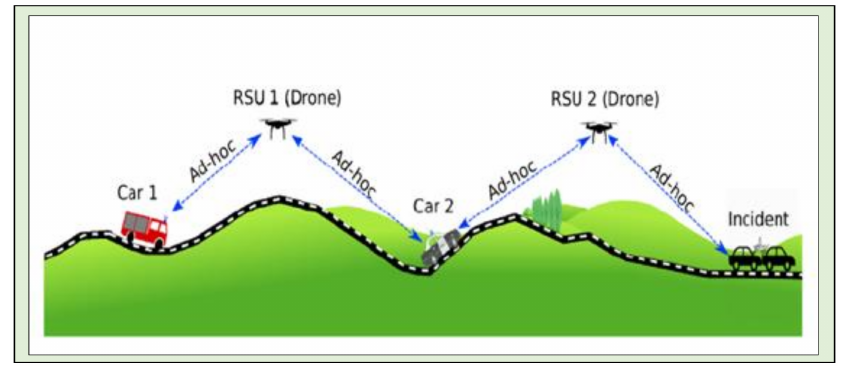
Figure 3. Using UAVs as communication relays [27].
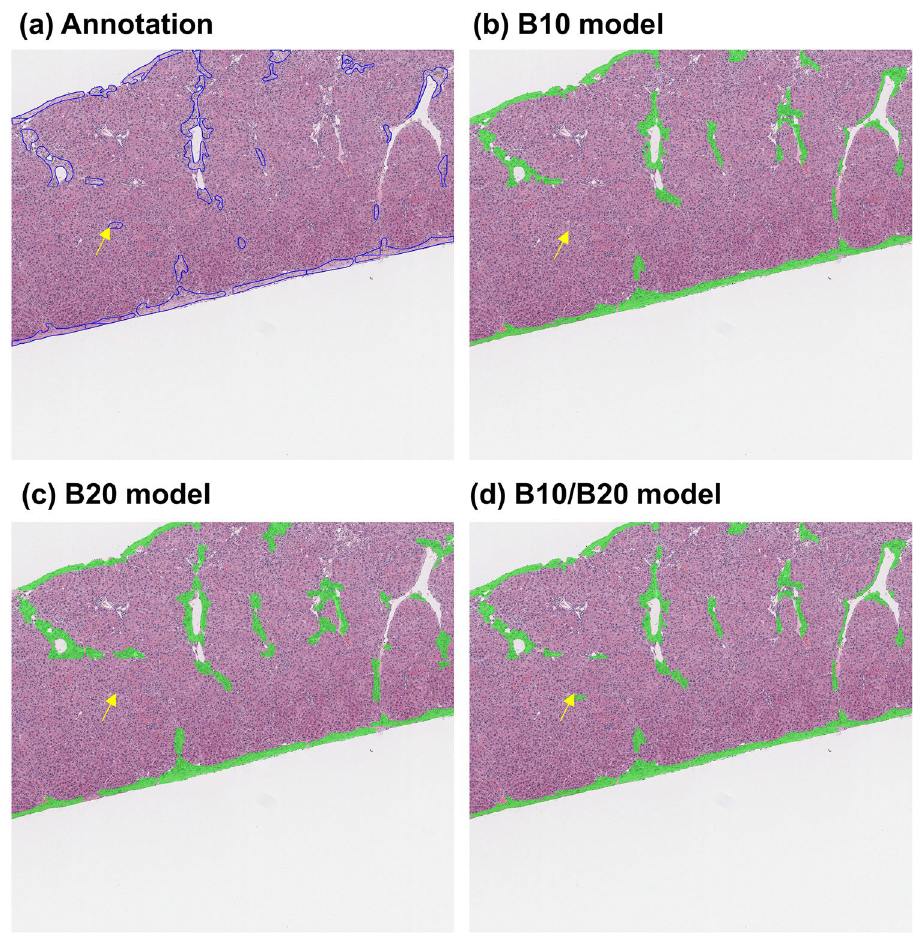
Figure 7. 2688 × 2688 pixels images of the model prediction results, according to each trained weight. ( a ) Ground truth annotation, (b)–(d) predicted lesion by each single dataset model and the B10/B20 mixed model. The yellow arrows point out the fibrosis lesion that only B10/B20 model could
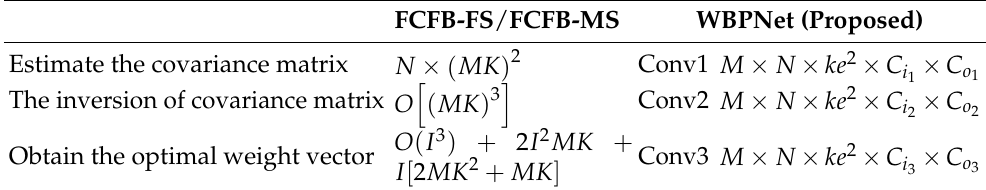
Table 3. The multiplications of the WBPNet with analytical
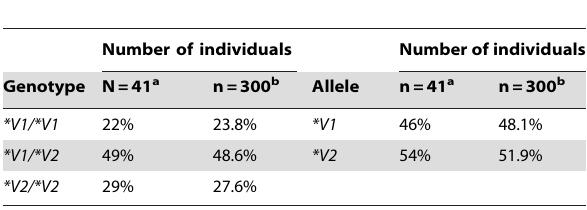
Table 2. Genotypic and allelic frequencies of the VNTR polymorphism in the IDO1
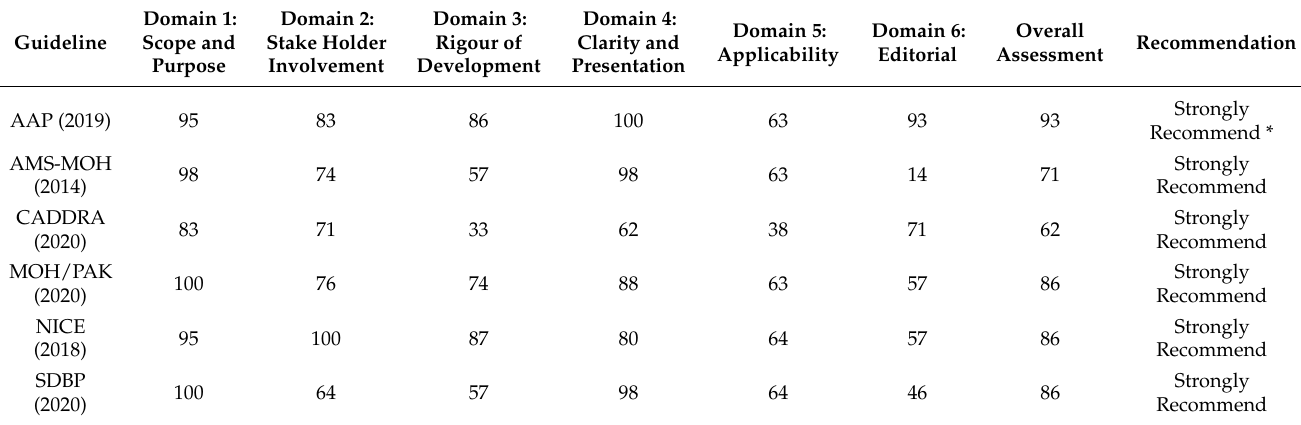
Table 3. Quality Analysis: AGREE II domain ratings and overall recommendations for clinical practice guidelines.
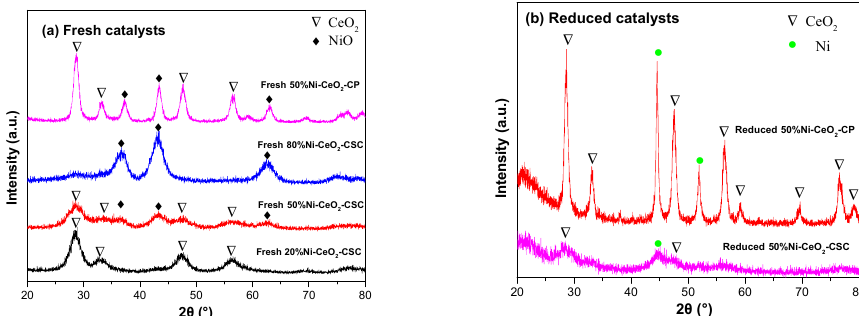
Figure 2. X-ray di ff raction (XRD) patterns of Ni-CeO 2 : ( a ) fresh catalysts, ( b ) reduced Figure 2. X-ray diffraction (XRD) patterns of Ni-CeO 2 : ( a ) fresh catalysts, ( b ) reduced catalysts.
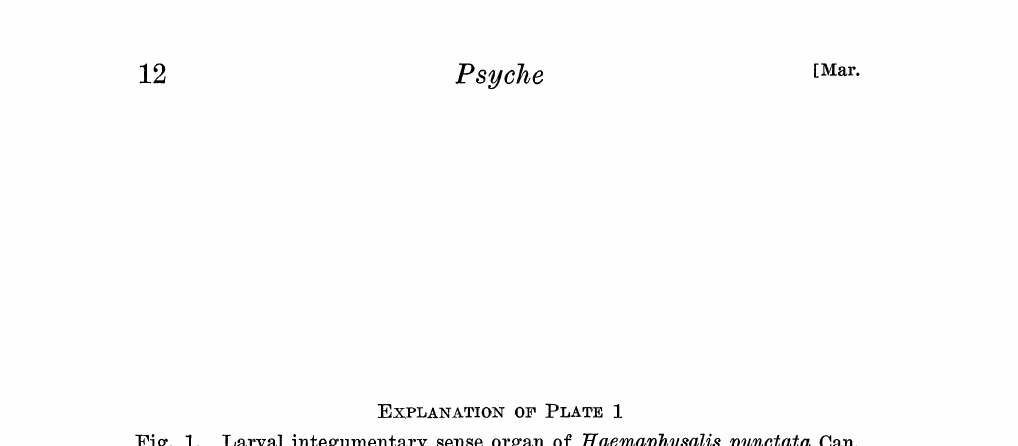
EXPLANATION 01 PLATE 1 Larval integumentary sense organ of Haemaphysalis punctata Can. and Fanz., redrawn from K. W. Neumann (1942). A, in direct view; B, in side view: al, sensory duct Bbl, internal vesicle; Bz, generative cell; C, cuticula; Dz, gland cell; Ityp, hypodermis; L, lips; Oe, mouth of the sensory duct 1, frame lm, fringe V, protrusions of the frame; Z, tooth. Schematic drawing of a sensillum sagittiforme of Hyalomma, after P. Schulze: Astr, axial fiber; Dp, projecting ledges; Dr, gland cell; Ek, terminal chamber; KEst, knot of the scolopale; NK, enveloping cell nucleus; Sch, tuft Schk, tuft chamber; Sg, sensory cell group outside the duct. The chitinous structure surrounding the sense organ has been omitted. Fig. 3. Schematic drawing of a sensillum auriforme on the alloscutum of a female Hyalonma, after P. Schulze: Astr, axial fiber; Dz, shaded zone of the disk; Gh, papilla with terminal apparatus in central area of the disk; Hz, unshaded zone; Nk, enveloping cell nucleus; Pa, pigmented and thickened section of the duct; Sk, sensory cell nucleus; Tf, supporting plicature. The chitinous structure sur- rounding the sensory organ and gland cells has been omitted. The disk covering the sensory cell and the terminal apparatus is assumed to be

> Exercise:
Among the lines above, find the ones containing "Figure" and copy them.

> Solution for this exercise:
Figure 3. Using UAVs as communication relays [27].
Figure 7. 2688 × 2688 pixels images of the model prediction results, according to each trained weight. ( a ) Ground truth annotation, (b)–(d) predicted lesion by each single dataset model and the B10/B20 mixed model. The yellow arrows point out the fibrosis lesion that only B10/B20 model could
Figure 2. X-ray di ff raction (XRD) patterns of Ni-CeO 2 : ( a ) fresh catalysts, ( b ) reduced Figure 2. X-ray diffraction (XRD) patterns of Ni-CeO 2 : ( a ) fresh catalysts, ( b ) reduced catalysts.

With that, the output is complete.